SUPPLIED TEXT |
A Backender’s Journey; Going From an Entangled Monolithic Codebase to a Loosely Coupled Domain Driven Codebase
Kognic was founded in 2018 with a primary focus on helping machines "see" the world through data - as we strive for automated and autonomous driving . As with many early stage startups, finding product market fit to grow the business was step one. To be able to iterate fast without knowing our domains, the code base was one big monolith developed by small functional teams, namely a backend team, a frontend team and a machine learning team.
As the business started to grow, so did the size of the team and the codebase. As with any change of circumstances, a new set of problems arise. For the engineering team at Kognic, the consequences of a growing team were inefficient collaboration which resulted in difficulties in synchronizing feature prioritization between functional teams.
The previous high engineering velocity started to decrease, something had to be changed.
In an attempt to solve these problems, the engineering teams at Kognic re-organised into cross-functional teams responsible for the entire product development process with infrastructure assistance from platform enablement teams. The initial cross-functional teams were small with 3-4 developers in each team and often only one developer per functional area. The main purpose of these cross-functional teams was to get a clearer focus on the features rather than the tech, by having a complete set of skills within the team to take a feature from start to finish.
As things started to stabilize with respect to feature ownership, the cross-functional teams grew, typically by adding 1-3 developers per team and more often than not, each team had multiple developers per functional area. This created collaboration issues within the teams. Being more than one developer per functional area within the cross-functional team resulted in merge conflicts, disagreement about how code should be structured and a lot of time was spent trying to understand each other's pull requests.
We also saw collaboration issues between cross-functional teams. The codebase was still monolithic, entangled and lacked test coverage. Developers that are uncertain about hidden side effects and possible error propagation to other teams/domains is a horrible scenario which results in lowered engineering velocity and increased number of bugs in production.

PROBLEM 1 | Say whether each statement agrees with the Kognic codebase account: (a) Kognic was founded in 2018; (b) the first cross-functional teams each had five or six developers; (c) the codebase had good test coverage when collaboration issues arose between cross-functional teams. Answer yes or no for each and quote the words that decide it.
PROBLEM 2 | Write the next part of the Kognic codebase account, starting right after its last sentence.
The material that follows has no connection to the Kognic codebase account.

DATA SECTION |
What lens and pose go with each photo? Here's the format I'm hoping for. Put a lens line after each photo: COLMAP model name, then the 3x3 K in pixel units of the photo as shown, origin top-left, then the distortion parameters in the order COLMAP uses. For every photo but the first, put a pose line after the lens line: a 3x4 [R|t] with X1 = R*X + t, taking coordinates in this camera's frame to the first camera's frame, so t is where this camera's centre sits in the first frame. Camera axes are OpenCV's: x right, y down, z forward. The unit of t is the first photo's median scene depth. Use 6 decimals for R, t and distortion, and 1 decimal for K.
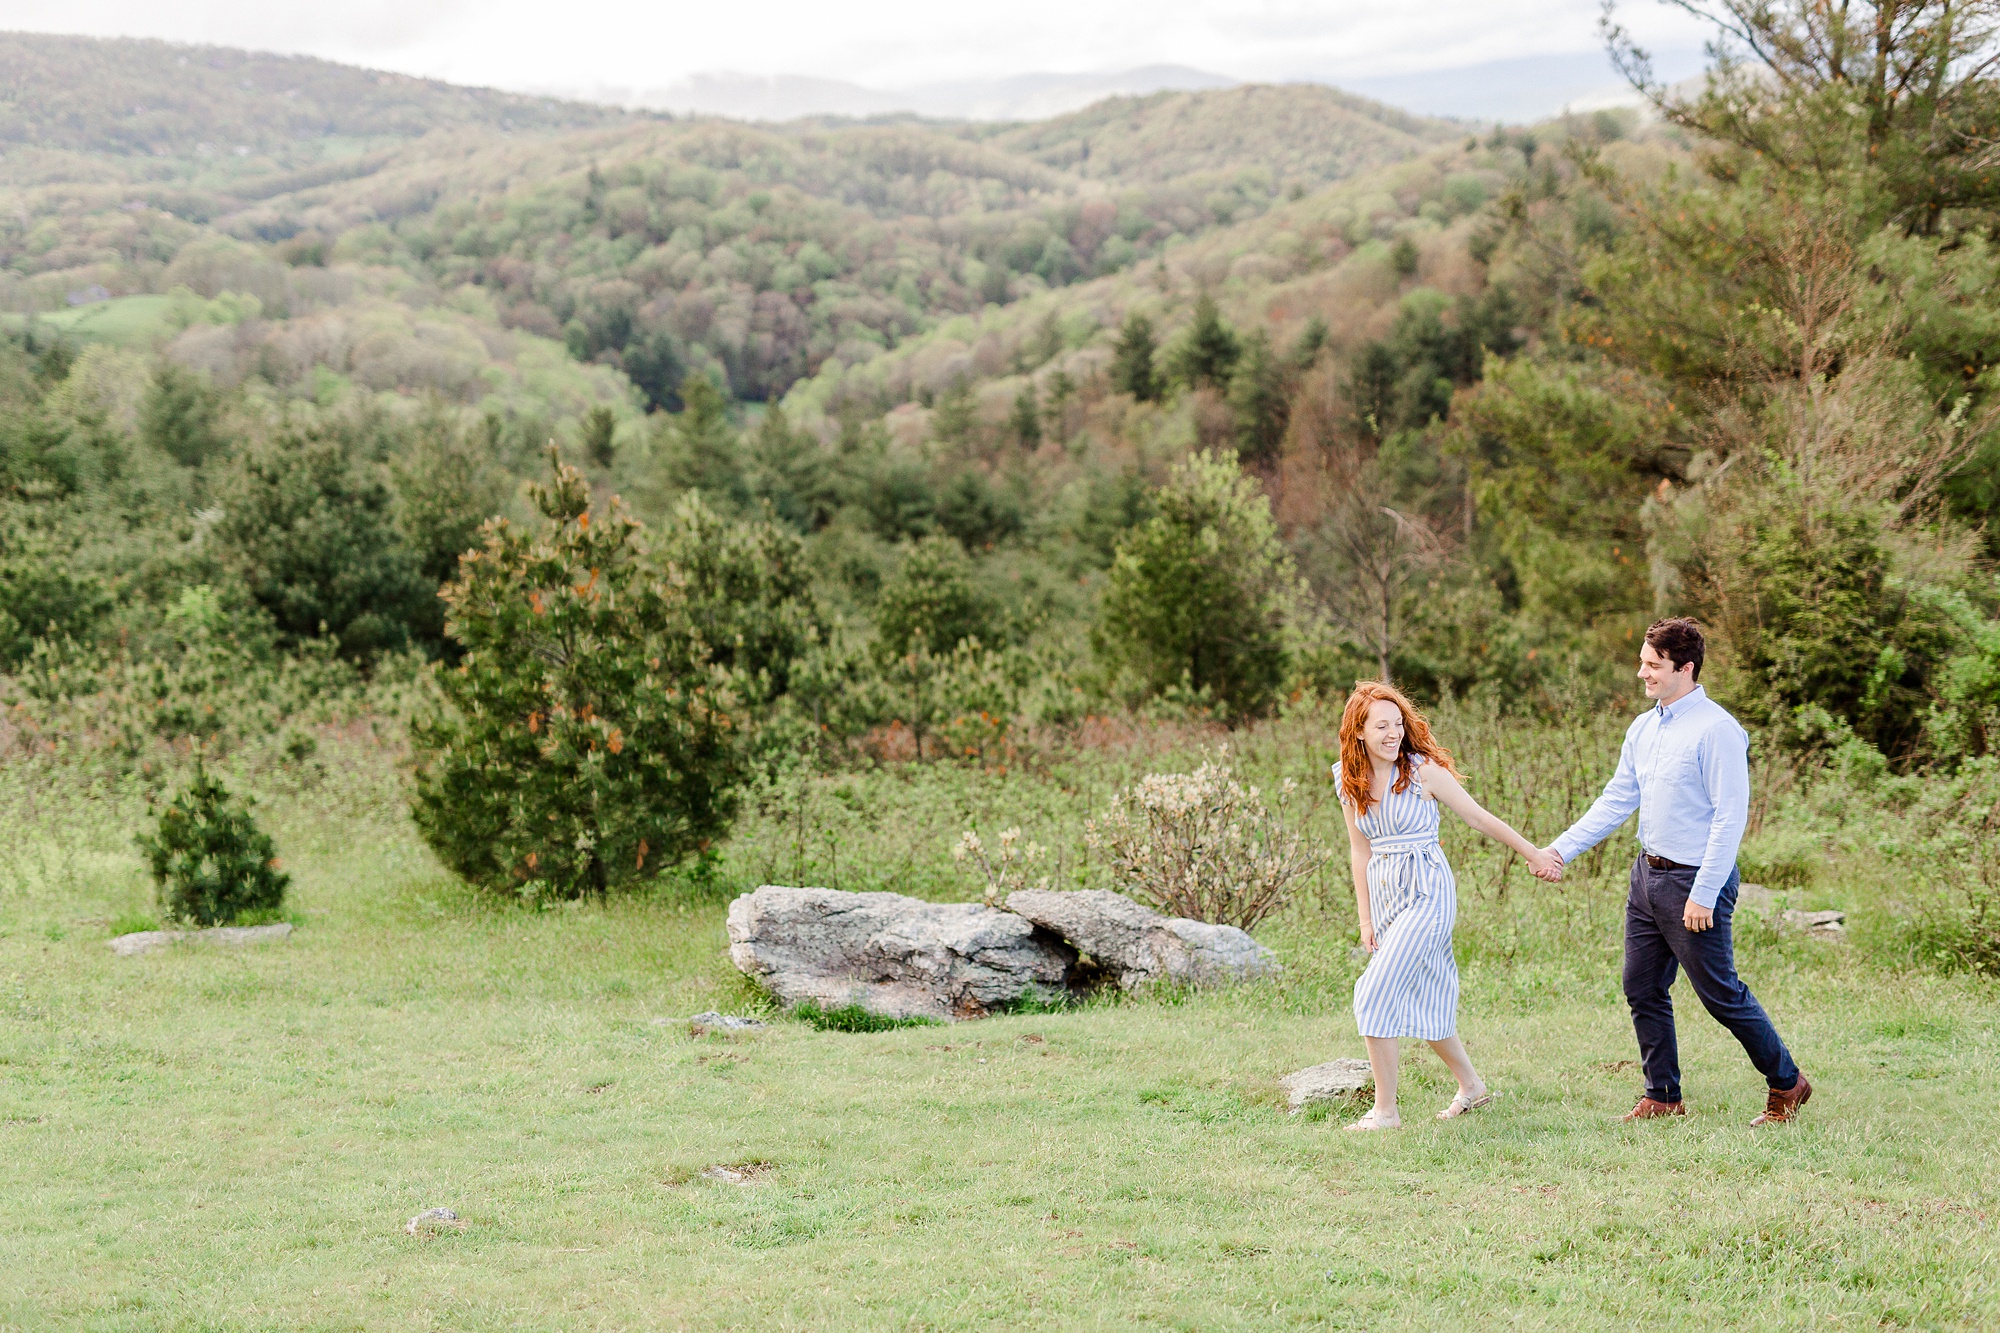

EXPECTED ANSWER 1 |
(a) Yes: "Kognic was founded in 2018"
(b) No: "The initial cross-functional teams were small with 3-4 developers in each team"
(c) No: "The codebase was still monolithic, entangled and lacked test coverage."

EXPECTED ANSWER 2 |
The lack of tests was both due to quick growth but also because the code was difficult to test. Another aspect that slowed down productivity was the fact we had a single code repository. This meant that we had long build times before we could deploy/test and if the code got into a broken state it meant that a lot of people were affected.
The problems we saw in our newly formed cross-functional team can be summarized in the following bullets
- Our entangled monolithic codebase led to unclear ownership boundaries and frequent cross-team discussions. How can we make a clear distinction of what belongs to a specific cross-functional team?
- Developers didn't feel confident making code changes or product increments due to an entangled codebase with hidden side effects, low test coverage and possible error propagation to other teams/domains.
- The business logic of an application could be located anywhere within the codebase and was spread out between all layers (api, database integrations, etc.) of the application. How could we improve the structure of our codebase?
- It was hard to collaborate within the same feature/domain as developers organized code and logic differently. How could we make sure that we had a unified and agreed upon way of writing code?
Again, something had to be done to change the situation. Engineering velocity is key in a high growth environment.
Splitting The Monolith Into Feature Domains
In order to improve the situation we started reading about microservice architecture and design principles. We found a design pattern called The Bounded Context that felt very applicable to what we wanted.
The Feature Domain and Its Bounded Context
A domain should be seen as a bounded context in a larger product. In other words, an isolated island in a collection of islands that together creates a bigger picture. A bounded context can be described as an agreed-upon vocabulary describing the domain’s products, entities, user flows and actions that can be performed on the products. It should have a clear purpose, but still be large enough in order to be independent.
If we look at an e-commerce company building their own website you might for example find the following domains:
- Product Inventory
- Product Browsing
- Shopping Carts and Checkout
- Order Management
- Account Management
They all have a purpose, their own data state and clearly defined boundaries on how to interact with them.
But what do we mean by independent domains?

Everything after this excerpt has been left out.